Maltese visual artist Gabriel Buttigieg (b. 1993) has held a number of solo exhibitions, namely ‘Paintings’ (2016), ‘Nudes’ (2016), ‘The Droplet’ series (2017) and ‘Saudade’ (2018). He has also participated in several collective exhibitions, among them at Spazju Kreattiv (MT), Valletta Contemporary Art (MT), and with the Xarolla Group of Artists (MT). His works can be found in public and private collections in Europe. After his solo exhibition ‘The Beach’ (2019) at the Armoury of Art, Academy of Fine Art, Gdansk, Poland, Buttigieg will be working for upcoming exhibitions and projects in Piacenza, Italy and Chateauneuf sur Charente, France.

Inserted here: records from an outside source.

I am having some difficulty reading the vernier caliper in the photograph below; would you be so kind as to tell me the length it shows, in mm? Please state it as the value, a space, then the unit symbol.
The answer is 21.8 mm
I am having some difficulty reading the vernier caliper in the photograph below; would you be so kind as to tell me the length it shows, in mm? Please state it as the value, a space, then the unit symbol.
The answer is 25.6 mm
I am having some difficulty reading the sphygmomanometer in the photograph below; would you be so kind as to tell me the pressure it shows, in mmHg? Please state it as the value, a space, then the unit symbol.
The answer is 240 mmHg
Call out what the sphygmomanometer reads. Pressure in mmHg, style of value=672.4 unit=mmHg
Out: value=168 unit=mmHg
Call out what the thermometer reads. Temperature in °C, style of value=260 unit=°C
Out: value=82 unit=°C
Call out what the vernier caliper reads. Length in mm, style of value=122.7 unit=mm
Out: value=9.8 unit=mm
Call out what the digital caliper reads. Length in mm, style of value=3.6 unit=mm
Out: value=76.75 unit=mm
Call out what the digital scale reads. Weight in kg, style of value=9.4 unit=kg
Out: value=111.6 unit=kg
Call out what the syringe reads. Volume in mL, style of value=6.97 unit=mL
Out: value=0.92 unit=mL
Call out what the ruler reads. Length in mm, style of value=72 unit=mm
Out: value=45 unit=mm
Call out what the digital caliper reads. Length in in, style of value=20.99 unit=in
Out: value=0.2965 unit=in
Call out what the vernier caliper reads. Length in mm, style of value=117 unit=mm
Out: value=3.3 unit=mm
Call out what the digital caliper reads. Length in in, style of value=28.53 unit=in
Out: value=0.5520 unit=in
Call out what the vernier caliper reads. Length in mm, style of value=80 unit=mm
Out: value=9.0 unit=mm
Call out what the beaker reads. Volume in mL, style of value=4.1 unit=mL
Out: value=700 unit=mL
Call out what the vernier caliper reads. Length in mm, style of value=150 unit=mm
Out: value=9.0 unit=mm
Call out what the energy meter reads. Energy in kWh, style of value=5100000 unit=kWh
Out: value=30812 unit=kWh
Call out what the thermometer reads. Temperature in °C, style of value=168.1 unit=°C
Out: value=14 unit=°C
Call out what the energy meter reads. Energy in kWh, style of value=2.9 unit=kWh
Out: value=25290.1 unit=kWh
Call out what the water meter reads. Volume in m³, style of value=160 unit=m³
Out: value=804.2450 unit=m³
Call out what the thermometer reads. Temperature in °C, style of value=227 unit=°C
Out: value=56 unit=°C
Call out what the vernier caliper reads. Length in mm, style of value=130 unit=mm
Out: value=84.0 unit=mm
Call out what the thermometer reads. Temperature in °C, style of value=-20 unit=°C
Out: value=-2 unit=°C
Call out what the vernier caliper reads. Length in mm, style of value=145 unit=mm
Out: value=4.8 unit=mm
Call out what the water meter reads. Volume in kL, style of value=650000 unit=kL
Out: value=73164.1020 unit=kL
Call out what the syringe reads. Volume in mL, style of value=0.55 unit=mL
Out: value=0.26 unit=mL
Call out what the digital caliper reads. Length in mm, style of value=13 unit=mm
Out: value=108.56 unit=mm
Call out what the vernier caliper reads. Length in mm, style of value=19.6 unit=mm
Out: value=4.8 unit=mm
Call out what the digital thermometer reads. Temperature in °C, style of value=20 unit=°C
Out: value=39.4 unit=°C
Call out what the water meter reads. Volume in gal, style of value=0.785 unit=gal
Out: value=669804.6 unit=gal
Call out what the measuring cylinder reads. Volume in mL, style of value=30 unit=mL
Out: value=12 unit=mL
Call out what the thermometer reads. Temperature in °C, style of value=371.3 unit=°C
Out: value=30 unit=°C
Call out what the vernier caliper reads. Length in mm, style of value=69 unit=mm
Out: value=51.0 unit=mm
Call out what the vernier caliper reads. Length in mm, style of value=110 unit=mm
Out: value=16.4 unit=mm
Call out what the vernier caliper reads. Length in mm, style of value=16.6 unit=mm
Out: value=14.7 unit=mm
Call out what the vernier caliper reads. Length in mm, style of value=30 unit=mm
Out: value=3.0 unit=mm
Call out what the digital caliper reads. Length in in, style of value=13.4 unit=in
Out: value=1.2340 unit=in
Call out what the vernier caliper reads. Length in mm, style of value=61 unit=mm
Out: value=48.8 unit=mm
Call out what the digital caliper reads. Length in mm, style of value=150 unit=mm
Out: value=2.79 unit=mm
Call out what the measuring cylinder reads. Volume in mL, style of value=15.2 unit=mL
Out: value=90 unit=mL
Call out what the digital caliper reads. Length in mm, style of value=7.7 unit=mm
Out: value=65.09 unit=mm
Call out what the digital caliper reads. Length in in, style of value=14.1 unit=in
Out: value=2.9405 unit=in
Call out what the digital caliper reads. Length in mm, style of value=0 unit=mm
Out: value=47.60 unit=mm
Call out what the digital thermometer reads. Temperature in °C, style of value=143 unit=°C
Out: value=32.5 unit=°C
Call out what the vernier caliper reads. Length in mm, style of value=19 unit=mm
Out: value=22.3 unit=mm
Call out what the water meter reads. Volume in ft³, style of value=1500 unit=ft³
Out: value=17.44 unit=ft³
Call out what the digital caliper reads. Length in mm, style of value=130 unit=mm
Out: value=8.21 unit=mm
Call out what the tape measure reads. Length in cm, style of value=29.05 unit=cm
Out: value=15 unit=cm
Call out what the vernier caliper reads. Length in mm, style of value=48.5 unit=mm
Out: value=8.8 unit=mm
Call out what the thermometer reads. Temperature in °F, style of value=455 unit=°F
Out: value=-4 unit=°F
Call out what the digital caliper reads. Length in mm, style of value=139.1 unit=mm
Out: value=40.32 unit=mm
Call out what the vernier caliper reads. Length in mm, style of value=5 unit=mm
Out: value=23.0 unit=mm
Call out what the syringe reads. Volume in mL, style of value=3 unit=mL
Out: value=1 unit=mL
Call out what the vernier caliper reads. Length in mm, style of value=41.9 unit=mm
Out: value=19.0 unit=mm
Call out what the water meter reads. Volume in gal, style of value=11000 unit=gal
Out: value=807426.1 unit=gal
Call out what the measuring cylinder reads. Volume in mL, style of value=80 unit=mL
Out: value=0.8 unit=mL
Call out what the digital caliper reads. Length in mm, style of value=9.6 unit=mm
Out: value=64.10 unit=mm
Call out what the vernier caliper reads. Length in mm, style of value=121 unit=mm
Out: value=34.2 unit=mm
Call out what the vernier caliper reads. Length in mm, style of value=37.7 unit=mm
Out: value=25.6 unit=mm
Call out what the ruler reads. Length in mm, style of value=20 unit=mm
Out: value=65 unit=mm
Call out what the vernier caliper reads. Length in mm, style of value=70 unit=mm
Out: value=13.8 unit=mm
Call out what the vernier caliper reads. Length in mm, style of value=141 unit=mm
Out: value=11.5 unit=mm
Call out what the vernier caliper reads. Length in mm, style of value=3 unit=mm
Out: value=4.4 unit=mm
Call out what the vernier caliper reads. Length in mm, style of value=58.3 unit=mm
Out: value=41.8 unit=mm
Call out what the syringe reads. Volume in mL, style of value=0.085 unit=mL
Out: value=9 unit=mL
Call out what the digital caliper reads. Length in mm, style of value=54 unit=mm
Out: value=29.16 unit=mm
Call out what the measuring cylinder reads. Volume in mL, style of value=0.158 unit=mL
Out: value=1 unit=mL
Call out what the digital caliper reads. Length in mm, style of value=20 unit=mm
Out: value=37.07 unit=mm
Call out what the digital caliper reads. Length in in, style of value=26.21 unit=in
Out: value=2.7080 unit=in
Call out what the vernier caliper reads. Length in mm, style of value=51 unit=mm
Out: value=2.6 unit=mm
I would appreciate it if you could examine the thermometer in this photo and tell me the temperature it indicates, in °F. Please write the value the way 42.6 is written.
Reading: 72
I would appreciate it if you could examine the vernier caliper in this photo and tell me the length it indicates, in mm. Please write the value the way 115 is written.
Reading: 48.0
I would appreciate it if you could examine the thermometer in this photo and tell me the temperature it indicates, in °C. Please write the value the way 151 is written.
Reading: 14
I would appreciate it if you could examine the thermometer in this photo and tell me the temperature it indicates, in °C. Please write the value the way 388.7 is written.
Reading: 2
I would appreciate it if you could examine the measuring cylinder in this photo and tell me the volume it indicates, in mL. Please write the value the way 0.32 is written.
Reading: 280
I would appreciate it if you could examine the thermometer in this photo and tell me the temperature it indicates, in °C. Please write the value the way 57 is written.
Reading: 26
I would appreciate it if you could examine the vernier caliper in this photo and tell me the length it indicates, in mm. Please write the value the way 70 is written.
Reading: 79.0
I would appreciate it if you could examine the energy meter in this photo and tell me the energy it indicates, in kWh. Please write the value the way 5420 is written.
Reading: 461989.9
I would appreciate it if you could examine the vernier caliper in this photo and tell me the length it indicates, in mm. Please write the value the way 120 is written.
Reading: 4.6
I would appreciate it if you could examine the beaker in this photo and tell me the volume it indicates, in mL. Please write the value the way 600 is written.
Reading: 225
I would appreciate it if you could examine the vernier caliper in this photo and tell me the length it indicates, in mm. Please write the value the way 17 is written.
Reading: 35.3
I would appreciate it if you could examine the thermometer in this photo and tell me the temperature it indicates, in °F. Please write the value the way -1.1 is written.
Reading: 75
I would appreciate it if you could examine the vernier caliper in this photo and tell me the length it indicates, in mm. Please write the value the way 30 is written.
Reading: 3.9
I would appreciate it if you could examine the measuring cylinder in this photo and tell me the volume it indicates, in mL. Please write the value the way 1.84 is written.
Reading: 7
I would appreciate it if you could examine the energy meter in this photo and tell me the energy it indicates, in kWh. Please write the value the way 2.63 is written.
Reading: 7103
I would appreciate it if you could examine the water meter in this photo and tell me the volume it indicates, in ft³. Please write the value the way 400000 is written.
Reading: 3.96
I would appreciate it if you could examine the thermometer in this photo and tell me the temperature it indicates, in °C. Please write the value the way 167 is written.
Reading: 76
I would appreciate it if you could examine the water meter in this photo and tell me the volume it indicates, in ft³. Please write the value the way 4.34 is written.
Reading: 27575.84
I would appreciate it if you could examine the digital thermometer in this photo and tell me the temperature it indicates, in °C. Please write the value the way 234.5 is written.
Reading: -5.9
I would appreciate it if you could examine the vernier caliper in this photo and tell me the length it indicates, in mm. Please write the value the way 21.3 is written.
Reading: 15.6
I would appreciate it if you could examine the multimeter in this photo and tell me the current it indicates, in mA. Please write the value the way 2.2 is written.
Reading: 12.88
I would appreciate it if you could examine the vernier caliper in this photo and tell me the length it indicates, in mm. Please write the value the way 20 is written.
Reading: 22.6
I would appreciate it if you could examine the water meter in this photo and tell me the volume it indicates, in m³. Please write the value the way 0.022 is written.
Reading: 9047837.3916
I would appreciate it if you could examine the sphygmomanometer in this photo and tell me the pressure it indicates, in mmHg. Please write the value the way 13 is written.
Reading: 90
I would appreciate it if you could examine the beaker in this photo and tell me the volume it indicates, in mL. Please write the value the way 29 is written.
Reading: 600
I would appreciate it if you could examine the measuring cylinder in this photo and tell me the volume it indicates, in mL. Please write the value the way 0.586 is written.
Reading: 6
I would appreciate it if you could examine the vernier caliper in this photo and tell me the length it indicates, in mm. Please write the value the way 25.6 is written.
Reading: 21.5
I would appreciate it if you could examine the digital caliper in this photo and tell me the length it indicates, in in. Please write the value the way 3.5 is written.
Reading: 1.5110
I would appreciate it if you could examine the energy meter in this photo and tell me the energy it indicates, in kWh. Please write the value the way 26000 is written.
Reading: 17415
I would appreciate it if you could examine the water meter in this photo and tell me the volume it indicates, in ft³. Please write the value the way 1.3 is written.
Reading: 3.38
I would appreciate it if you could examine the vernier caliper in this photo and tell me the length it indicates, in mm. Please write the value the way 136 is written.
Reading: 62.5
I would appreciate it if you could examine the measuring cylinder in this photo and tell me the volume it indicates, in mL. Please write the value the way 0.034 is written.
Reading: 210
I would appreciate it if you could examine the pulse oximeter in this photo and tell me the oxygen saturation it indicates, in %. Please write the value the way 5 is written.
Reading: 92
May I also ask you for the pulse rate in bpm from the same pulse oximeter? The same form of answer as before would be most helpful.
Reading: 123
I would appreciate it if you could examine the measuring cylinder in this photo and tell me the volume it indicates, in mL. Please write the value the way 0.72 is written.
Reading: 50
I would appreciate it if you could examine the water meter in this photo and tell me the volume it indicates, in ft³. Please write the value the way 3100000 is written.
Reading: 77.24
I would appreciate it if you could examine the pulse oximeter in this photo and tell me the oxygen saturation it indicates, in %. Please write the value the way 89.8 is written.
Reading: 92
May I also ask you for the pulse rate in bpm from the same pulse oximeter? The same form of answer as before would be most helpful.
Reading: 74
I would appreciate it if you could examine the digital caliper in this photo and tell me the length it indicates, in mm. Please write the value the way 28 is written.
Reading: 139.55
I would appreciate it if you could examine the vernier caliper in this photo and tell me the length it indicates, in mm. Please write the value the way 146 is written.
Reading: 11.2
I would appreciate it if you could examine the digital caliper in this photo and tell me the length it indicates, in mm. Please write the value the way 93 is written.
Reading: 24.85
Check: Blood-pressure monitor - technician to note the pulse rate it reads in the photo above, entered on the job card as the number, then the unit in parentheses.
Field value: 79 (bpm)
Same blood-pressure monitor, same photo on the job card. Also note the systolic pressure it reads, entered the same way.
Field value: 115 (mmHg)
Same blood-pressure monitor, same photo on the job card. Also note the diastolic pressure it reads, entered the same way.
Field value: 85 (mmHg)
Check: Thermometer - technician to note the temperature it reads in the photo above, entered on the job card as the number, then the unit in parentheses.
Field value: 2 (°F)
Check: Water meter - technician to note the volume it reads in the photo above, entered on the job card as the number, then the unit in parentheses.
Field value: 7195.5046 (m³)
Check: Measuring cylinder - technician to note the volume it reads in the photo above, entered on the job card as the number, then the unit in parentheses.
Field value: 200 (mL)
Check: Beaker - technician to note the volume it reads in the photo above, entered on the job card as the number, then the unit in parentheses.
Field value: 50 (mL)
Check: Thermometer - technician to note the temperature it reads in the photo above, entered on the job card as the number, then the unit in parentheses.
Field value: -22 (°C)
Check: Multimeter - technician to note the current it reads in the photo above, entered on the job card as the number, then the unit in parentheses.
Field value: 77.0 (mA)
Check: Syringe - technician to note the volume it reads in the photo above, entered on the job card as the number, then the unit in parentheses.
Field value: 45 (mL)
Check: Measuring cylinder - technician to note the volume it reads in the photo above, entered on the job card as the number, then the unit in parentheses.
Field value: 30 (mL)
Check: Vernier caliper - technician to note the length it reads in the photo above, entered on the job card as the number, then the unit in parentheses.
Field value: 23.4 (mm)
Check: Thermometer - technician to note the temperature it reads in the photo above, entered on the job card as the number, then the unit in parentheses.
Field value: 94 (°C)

Dominated by memorable depictions of the human figure, it is characterised by what critics have described as paint exploding on canvas to limn the urgent, volcanic passions that engulf human relations. He started his artistic trajectory with a distinctly expressionist manner; since then, he has researched endlessly to hone a style which evolves with every exhibition and which is incontrovertibly his own.

Buttigieg confesses that behind his artistic drive is his fascination with sex, death and the transience of all things. This feeds his savage thirst – so palpable in his paintings – for the beauty and pleasures of nature and the body untrammelled by inhibitions. This is counterbalanced by a melancholic and more contemplative strain in his art – a sense of loss and longing for a primordial state of innocence, as well as disenchantment and disgust at the corruption and artificiality of contemporary humanity. This young artist’s worldview is darkened also by his existentialism and his belief in evolution and determinism.

All these elements have introduced multiple layers in his paintings, which have been lately interwoven into his works through his use of mythology. The techniques in the present collection bears witness to Buttigieg’s new maturity and complexity: the viewer will notice how the vibrancy of the hues in some of the paintings shade off into more sombre tones in others, to convey the artist’s melancholy and pessimism. Similarly, the vigour, even fury, of the brushstrokes is often counterpointed by the delicacy and purity of his lines.

Gabriel Buttigieg has studied at the Faculty of Education and the Department of Digital Arts and is currently reading for a degree in Psychology at the University of Malta.